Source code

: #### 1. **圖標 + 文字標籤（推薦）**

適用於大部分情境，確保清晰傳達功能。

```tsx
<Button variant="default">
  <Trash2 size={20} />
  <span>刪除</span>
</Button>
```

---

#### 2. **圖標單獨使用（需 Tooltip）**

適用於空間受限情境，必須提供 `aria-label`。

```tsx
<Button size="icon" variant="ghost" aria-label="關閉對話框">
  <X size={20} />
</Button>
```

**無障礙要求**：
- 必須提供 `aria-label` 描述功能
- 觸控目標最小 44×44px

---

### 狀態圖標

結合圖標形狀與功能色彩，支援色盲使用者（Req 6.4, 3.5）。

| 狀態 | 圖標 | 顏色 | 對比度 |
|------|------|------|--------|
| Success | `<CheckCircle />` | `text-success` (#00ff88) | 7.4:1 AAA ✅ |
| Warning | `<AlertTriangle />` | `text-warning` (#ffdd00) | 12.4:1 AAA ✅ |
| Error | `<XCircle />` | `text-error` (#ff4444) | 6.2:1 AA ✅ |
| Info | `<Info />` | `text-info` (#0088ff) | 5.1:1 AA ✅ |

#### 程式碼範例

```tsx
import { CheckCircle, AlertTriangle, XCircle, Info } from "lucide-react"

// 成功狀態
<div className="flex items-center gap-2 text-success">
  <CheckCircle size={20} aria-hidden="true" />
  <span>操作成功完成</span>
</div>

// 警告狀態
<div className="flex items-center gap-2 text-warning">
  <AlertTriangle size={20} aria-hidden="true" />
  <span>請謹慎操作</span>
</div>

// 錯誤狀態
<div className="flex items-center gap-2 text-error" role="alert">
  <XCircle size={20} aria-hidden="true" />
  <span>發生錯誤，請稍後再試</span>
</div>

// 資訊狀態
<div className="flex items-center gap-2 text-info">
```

*TASK DESCRIPTION*.
Within the listing above, work out how many lines contain the string "span", and reply with that number only.

*FINISHED TASK*.
4